He added: “I want to stop Trump, and if I can’t in a primary, then I have to find other ways to do that.”

Walsh walked away from the lead-off Iowa caucuses this week with 1 percent of the vote and no delegates. The other primary challenger, former Massachusetts Gov. Bill Weld, got only slightly more.

Walsh first told CNN Friday morning that he was suspending his campaign. He went on to take shots at his own party.

FILE - In this Nov. 15, 2011, file photo former U.S. Rep. Joe Walsh, R-Ill., gestures during a news conference on Capitol Hill in Washington. (AP Photo/Carolyn Kaster, File)

“This Republican Party is not my Republican Party. It’s Trump’s political party, and I feel like I don’t belong,” Walsh told Fox News. “I think it’s a cult, and I think Trump needs to be removed.

“The next nine months are going to be devoted to using whatever platform I have to make sure Trump isn’t re-elected.”

Walsh told Fox News he was in a “unique position,” as a Tea Party conservative, to try to convince moderate conservatives to vote for a Democrat in November.

“This is not easy for me to say, I probably don’t agree with Bernie Sanders on any policy issue, but I would rather have a socialist in the White House than a dictator, a king, a man who thinks he’s above the law,” Walsh said. “I think that’s a much more dangerous threat to America than a guy in the White House fighting for free college.”
──────────────────────────────
### [Stated problem]
From the news excerpt about Joe Walsh's campaign, write out word for word the passage that opens with the words containing "Walsh walked away" and closes with "only slightly more.".

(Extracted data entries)
──────────────────────────────
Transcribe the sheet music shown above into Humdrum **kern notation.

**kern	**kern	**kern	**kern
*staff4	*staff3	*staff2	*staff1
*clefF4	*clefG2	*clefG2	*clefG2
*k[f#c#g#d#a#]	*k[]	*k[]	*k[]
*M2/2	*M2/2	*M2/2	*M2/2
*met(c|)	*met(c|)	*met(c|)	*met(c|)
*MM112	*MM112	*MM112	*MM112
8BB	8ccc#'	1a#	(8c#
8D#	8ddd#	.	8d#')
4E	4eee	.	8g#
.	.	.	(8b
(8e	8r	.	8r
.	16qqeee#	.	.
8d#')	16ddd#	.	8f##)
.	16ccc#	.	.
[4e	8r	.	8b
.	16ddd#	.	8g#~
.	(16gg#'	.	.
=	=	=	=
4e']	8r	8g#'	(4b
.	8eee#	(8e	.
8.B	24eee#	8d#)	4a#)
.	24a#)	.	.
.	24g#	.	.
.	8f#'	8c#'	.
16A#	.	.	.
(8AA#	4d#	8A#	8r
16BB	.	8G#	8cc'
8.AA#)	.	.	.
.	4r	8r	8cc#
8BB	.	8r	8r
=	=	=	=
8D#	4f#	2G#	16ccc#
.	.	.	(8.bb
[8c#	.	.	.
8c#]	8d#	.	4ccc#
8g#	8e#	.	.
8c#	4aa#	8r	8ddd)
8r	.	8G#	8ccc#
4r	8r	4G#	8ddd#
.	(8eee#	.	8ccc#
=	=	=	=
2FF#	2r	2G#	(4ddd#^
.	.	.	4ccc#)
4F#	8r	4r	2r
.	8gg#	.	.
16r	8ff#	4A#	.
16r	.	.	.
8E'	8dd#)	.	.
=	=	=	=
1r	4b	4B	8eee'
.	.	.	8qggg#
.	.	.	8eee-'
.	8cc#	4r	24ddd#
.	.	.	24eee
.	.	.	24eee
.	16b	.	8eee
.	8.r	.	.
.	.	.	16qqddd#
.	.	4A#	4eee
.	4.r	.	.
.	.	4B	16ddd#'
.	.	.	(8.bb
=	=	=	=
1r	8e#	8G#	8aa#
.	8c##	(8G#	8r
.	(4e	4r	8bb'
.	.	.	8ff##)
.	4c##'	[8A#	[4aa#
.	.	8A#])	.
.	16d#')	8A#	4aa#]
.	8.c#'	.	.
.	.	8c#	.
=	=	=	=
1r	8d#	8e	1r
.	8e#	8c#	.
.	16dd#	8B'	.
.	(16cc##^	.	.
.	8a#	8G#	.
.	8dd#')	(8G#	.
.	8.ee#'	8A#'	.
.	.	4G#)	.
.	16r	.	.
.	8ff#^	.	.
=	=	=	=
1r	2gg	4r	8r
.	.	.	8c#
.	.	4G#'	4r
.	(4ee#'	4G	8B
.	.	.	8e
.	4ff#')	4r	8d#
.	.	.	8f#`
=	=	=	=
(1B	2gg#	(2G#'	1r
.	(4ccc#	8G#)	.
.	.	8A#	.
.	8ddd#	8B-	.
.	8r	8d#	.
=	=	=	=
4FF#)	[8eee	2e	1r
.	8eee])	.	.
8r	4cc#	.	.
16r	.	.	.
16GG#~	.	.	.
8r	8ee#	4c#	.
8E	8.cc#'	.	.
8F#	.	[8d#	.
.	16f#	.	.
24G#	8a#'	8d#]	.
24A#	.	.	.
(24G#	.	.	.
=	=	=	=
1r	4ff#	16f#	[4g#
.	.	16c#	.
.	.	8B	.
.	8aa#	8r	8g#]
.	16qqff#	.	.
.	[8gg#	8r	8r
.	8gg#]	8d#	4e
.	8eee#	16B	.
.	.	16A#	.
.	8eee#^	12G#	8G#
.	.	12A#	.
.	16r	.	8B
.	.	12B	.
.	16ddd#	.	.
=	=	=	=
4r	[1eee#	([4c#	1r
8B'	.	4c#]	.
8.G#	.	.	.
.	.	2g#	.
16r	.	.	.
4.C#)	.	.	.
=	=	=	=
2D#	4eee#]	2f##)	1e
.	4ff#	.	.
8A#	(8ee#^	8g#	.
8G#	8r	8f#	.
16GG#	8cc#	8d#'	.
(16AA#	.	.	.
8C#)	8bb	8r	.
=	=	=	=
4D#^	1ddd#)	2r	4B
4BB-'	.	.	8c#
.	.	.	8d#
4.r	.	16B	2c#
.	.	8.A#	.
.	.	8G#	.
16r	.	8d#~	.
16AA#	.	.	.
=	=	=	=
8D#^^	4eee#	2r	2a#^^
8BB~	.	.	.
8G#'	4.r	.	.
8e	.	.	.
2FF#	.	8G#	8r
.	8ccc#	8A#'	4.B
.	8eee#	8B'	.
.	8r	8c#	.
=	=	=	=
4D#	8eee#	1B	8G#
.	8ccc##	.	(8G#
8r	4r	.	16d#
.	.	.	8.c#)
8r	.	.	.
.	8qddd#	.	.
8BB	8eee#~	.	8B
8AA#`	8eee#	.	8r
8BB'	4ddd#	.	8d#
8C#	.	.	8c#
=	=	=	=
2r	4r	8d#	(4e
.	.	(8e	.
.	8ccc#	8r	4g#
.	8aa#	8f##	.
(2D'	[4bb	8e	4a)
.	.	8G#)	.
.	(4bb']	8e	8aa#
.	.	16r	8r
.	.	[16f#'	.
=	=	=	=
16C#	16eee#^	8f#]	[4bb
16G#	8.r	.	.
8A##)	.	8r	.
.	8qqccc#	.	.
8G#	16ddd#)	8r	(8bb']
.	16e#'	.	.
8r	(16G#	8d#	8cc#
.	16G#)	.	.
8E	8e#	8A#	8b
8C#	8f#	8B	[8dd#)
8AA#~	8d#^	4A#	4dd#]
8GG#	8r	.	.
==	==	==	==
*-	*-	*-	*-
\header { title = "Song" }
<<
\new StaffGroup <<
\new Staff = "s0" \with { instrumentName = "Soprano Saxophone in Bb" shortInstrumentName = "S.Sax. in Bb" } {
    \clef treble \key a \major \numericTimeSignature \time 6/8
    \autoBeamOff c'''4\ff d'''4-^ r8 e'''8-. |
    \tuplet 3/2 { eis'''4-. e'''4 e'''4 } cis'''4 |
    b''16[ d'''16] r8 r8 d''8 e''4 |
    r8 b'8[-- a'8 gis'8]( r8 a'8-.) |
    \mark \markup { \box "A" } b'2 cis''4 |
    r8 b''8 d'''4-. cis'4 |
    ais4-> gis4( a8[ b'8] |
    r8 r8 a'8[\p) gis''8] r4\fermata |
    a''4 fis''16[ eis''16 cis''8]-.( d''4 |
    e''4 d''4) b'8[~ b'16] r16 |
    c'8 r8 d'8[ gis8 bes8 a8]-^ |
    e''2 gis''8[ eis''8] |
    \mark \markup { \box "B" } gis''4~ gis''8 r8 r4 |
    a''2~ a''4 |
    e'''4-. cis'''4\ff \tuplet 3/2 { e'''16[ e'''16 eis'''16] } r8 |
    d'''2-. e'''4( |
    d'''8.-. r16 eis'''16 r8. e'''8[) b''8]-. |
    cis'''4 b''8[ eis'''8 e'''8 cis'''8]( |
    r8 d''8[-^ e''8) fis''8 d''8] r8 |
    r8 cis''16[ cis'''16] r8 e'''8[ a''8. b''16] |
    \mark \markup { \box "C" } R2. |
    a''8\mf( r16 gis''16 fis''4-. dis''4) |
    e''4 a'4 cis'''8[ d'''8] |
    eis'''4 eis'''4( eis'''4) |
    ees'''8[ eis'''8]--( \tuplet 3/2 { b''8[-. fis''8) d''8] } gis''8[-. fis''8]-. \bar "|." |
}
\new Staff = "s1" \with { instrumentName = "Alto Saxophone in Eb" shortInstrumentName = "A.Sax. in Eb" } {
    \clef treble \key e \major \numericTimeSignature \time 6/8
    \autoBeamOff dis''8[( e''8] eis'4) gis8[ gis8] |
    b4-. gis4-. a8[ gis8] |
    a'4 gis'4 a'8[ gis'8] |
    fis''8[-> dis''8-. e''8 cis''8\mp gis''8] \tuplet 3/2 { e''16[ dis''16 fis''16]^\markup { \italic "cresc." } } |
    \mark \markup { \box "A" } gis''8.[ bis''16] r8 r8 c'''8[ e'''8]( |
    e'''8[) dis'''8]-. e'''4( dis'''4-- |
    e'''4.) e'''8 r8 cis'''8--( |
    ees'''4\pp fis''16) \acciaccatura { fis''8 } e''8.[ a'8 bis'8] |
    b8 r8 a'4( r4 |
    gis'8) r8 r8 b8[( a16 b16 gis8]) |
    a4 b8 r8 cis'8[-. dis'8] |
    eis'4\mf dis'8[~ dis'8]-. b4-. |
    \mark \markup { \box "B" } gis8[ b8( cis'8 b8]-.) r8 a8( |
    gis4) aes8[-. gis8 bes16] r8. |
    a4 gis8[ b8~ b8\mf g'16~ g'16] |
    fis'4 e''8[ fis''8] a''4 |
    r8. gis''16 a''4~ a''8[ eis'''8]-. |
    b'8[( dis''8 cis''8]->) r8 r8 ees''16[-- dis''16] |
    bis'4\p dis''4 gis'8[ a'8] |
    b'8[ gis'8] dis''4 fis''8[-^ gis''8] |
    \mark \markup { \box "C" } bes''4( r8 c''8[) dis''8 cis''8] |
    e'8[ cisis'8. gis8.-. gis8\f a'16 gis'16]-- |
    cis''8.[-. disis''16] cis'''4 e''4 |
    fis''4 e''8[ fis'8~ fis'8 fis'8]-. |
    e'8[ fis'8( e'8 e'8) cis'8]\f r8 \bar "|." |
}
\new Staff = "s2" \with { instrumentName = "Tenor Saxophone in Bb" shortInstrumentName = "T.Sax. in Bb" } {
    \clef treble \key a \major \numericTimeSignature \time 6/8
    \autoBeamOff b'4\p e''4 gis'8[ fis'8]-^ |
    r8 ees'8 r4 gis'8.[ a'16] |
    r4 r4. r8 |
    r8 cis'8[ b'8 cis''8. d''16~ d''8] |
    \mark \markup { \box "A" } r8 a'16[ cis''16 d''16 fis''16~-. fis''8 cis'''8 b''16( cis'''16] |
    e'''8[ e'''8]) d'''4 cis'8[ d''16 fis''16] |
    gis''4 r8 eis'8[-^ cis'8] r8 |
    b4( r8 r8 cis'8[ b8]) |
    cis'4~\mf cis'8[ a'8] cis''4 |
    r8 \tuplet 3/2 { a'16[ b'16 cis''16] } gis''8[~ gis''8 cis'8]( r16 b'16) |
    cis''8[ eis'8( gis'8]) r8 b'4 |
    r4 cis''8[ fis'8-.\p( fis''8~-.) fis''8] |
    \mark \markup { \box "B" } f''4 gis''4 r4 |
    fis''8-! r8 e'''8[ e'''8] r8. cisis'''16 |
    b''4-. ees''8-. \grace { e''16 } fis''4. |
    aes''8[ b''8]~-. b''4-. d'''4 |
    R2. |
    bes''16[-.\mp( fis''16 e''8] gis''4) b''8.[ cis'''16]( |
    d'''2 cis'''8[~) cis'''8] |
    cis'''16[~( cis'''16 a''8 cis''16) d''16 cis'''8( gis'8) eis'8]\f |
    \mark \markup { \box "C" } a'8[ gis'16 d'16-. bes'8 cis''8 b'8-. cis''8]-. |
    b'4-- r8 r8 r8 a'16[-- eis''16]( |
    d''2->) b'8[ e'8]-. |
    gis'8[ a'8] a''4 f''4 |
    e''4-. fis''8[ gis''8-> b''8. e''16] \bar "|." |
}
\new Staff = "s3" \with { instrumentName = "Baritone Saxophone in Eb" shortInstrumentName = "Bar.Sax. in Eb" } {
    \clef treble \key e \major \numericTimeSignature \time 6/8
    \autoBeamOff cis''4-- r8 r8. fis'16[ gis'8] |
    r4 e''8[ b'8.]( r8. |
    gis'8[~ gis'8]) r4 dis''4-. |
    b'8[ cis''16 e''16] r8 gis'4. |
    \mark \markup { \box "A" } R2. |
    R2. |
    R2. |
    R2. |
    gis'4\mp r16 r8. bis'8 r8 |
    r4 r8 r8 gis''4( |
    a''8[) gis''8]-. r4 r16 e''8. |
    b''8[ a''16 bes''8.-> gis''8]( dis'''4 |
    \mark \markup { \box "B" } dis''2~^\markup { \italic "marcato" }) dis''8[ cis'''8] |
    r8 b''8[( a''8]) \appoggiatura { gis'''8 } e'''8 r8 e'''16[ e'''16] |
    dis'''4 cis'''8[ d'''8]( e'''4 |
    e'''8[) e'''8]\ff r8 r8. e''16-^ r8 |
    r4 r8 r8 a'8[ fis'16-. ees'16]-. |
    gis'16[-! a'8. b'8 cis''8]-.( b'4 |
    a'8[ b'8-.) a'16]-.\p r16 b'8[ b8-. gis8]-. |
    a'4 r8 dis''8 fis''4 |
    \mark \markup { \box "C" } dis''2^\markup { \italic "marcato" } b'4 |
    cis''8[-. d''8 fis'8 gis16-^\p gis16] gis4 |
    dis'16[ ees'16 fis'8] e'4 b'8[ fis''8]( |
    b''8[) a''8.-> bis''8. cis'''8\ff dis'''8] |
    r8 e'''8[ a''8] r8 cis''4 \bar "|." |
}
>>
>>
──────────────────────────────
### [Result]
Walsh walked away from the lead-off Iowa caucuses this week with 1 percent of the vote and no delegates. The other primary challenger, former Massachusetts Gov. Bill Weld, got only slightly more.